Soil-borne wheat mosaic virus

Virus classification
- (unranked): Virus
- Realm: Riboviria
- Kingdom: Orthornavirae
- Phylum: Kitrinoviricota
- Class: Alsuviricetes
- Order: Martellivirales
- Family: Virgaviridae
- Genus: Furovirus
- Species: Furovirus tritici

= Soil-borne wheat mosaic virus =

Species of virus

Soil-borne wheat mosaic virus is a rod-shaped plant pathogen that can cause severe stunting and mosaic in susceptible wheat, barley and rye cultivars. The disease has often been misdiagnosed as a nutritional problem, but this has actually allowed in part for the fortuitous visual selection by breeding programs of resistant genotypes. Soil-borne wheat mosaic virus is part of the genus Furovirus. Members of this genus are characterized by rigid rod-shaped particles and positive sense RNA genomes consisting of two molecules that are packaged into separate particles that code for either replication, mobility, structure or defense against the host. The virus is spread by a fungal-like protist, Polymyxa graminis, whose asexual secondary and sexual primary cycles help the virus spread. The disease produces secondary symptoms from the root cell infection. The disease is a serious contributor to loss in crop yield.

Data to examine:
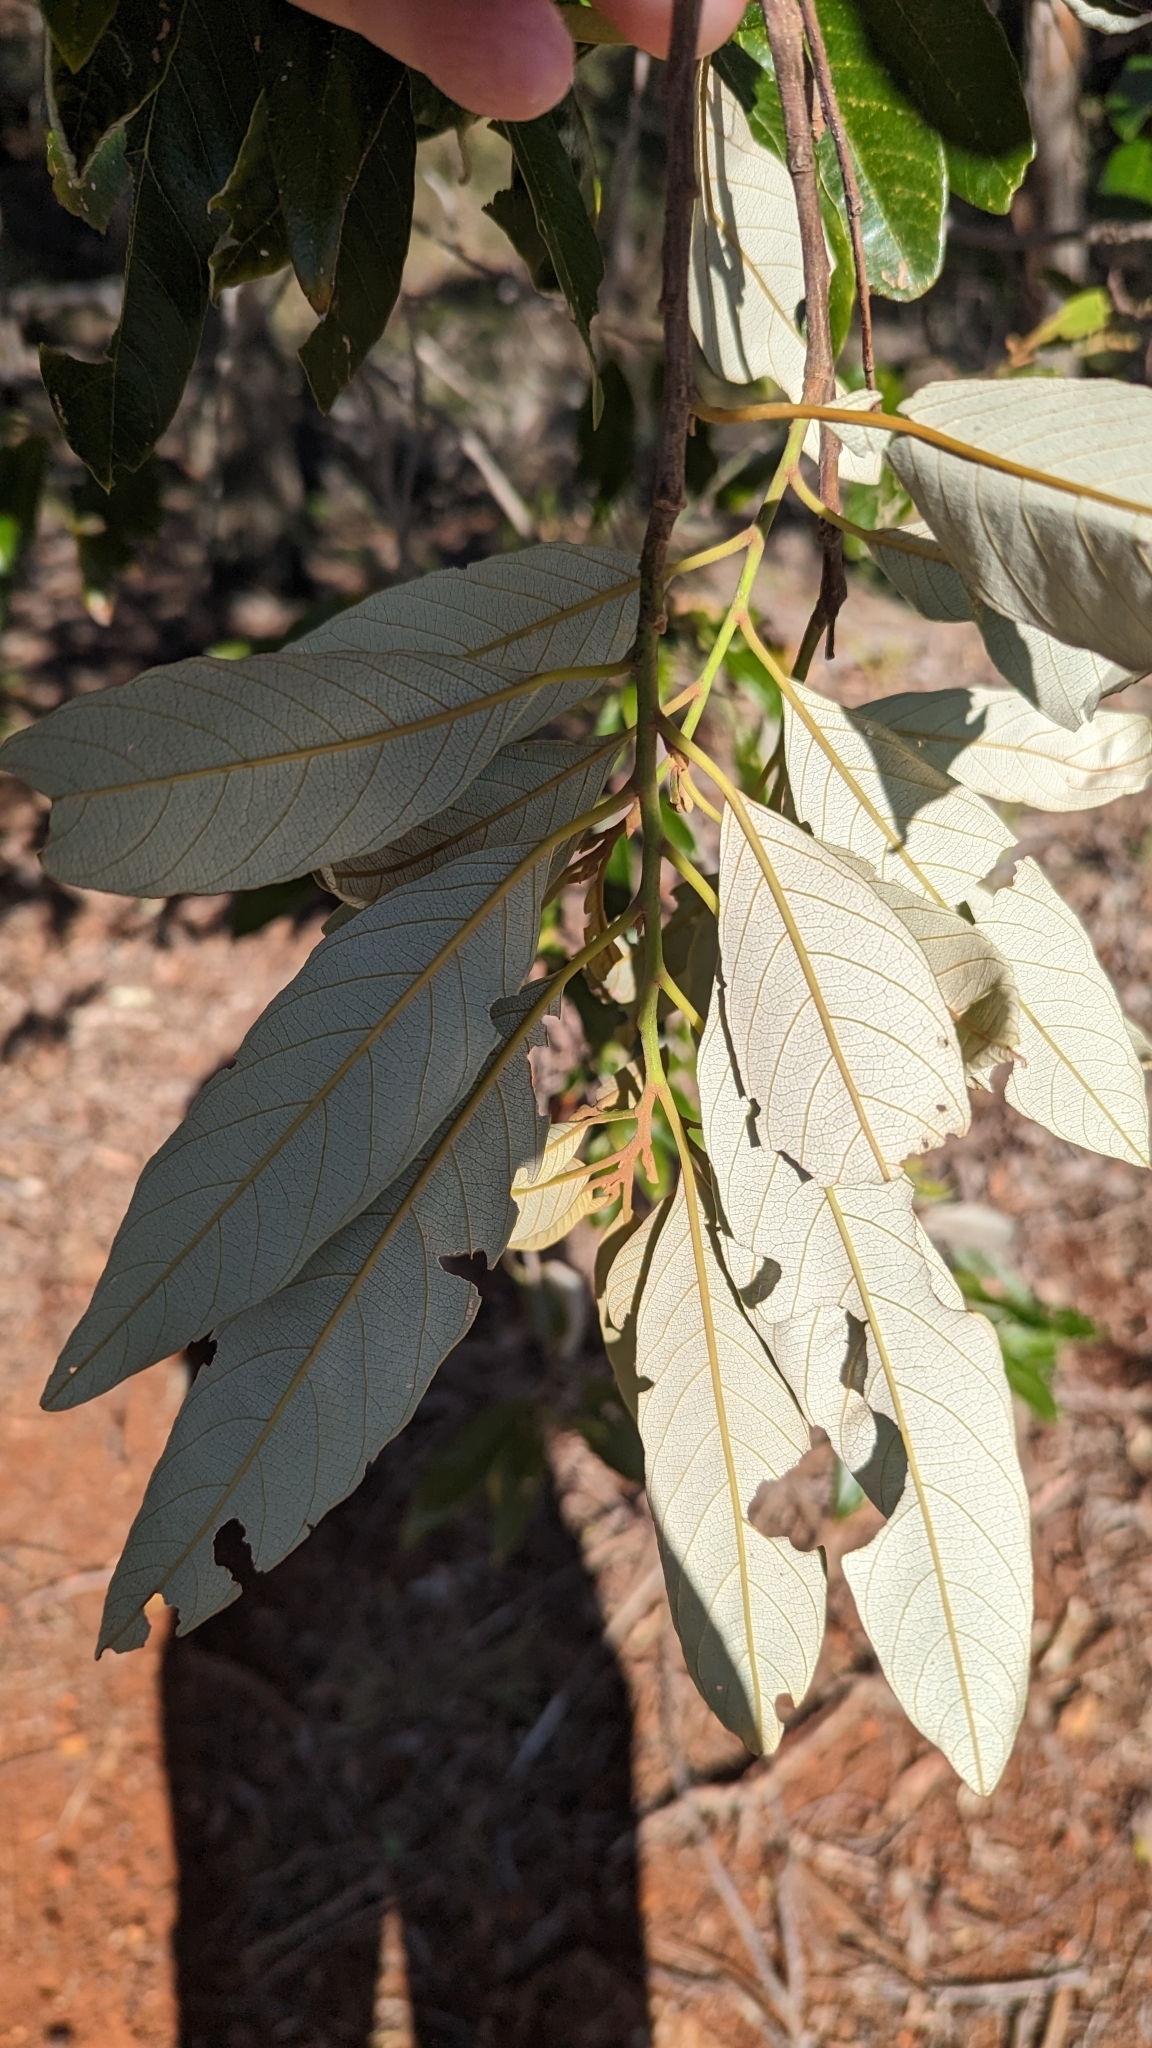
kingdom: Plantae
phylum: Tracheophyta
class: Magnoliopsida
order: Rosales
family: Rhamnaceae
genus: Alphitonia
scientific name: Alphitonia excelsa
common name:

Explore the material:
A) Using the soil-borne wheat mosaic virus text, answer these:
(i) To which family does the virus belong?
(ii) What organism spreads the virus?
(iii) Which three crops does the virus affect?
B) Pick up the text on soil-borne wheat mosaic virus after its last sentence and continue it.

Task-by-task answers:
A)
(i) Virgaviridae
(ii) Polymyxa graminis, a fungal-like protist
(iii) Wheat, barley and rye

B)
==Hosts and symptoms==
The primary host for Soil-borne wheat mosaic virus is the wheat plant, Triticum aestivum, although the virus can also affect rye, barley, and triticale. Symptoms of the disease are primarily found on the leaves. These symptoms include chlorotic leaf mottling or leaf mosaic, rosetting, stunting, streaking, and blotching of leaves. The mosaic and mottling symptoms may range from mild green to yellow, and leaves may sometimes also have dashes, parallel streaks, reddish streaking, and necrosis at the tips. Symptoms usually occur around the same time each year. This time is usually early spring, although in warmer climates it is possible that symptoms can emerge in late fall or early winter. Diseased fields are often uneven in appearance of symptoms especially in low wet areas. This is because the drainage pattern of water on the field is used by the virus to infect plants.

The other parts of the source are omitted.